Love the product and I know this sucks - thanks for working so hard as you all are to make this right.   It's the rapidness of the response that I'm judging you on and kudos.    You all need a nap and beer after this.

I also found on my QNAP just the EmbyHelper.dll and nothing in the cache nor data directory.

I noticed on May 13th attempts to install a plugin on my server with User ID that was unique to Emby connect and this forum.

@BrianJFoxDid you do the changes in the hosts file and if yes what did you enter?

Thanks

well this explains how my paypal, amazon and ebay were hacked and used a few days ago -_-

4 minutes ago, roaddog1088 said:

well this explains how my paypal, amazon and ebay were hacked and used a few days ago

This suggests the exploit payload has potential further repercussions - may I suggest reaching out to luke and/or ebr via PM to get further details. 

I thought that this was a joke unless he is using the same credential for paypal, amazon & ebay which is not wise in the first place

36 minutes ago, One2Go said:

I thought that this was a joke unless he is using the same credential for paypal, amazon & ebay which is not wise in the first place

My thought exactly.   Don't re-use credentials.

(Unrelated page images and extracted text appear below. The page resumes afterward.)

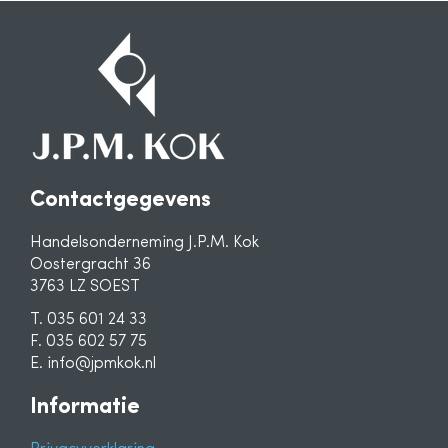
Contactgegevens
Handelsonderneming J.P.M. Kok
Oostergracht 36
3763 LZ SOEST
T. 035 601 24 33
F. 035 602 57 75
E. info@jpmkok.nl
Informatie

59 minutes ago, One2Go said:

I also found on my QNAP just the EmbyHelper.dll and nothing in the cache nor data directory.

I noticed on May 13th attempts to install a plugin on my server with User ID that was unique to Emby connect and this forum.

@BrianJFoxDid you do the changes in the hosts file and if yes what did you enter?

Thanks

I added a router based block to that domain, and then did a DNS lookup to add the IP's to the block list in ADM Defender.   Not a Linux wunderkind, so that was my approach.   Wish Asustor made it a little easier to add that via the GUI. 

Please pardon any ignorance or user error in my posts, as this is something very foreign to me and someone set up my emby server. I'm running Emby on a raspberry pi connected to my network and my home pc is running windows 11. I used Putty for the SSH and ran the commands to search and delete the .dll files, however, the command returned "no files found" so I assume I was not compromised. However, I'm not savvy enough to know how to check the logs. I also shut down my emby server via Portainer while doing the checks. Once I saw the dll returned no files, I turned emby back on in portainer, however, when I try to access emby via the web I still get the page saying "emby is loading, please try later." How can I get back into my server so I can change all the passwords if I can't get by this page? I'm happy to provide whatever information is necessary to help, but please be patient as I am very very new to all of this.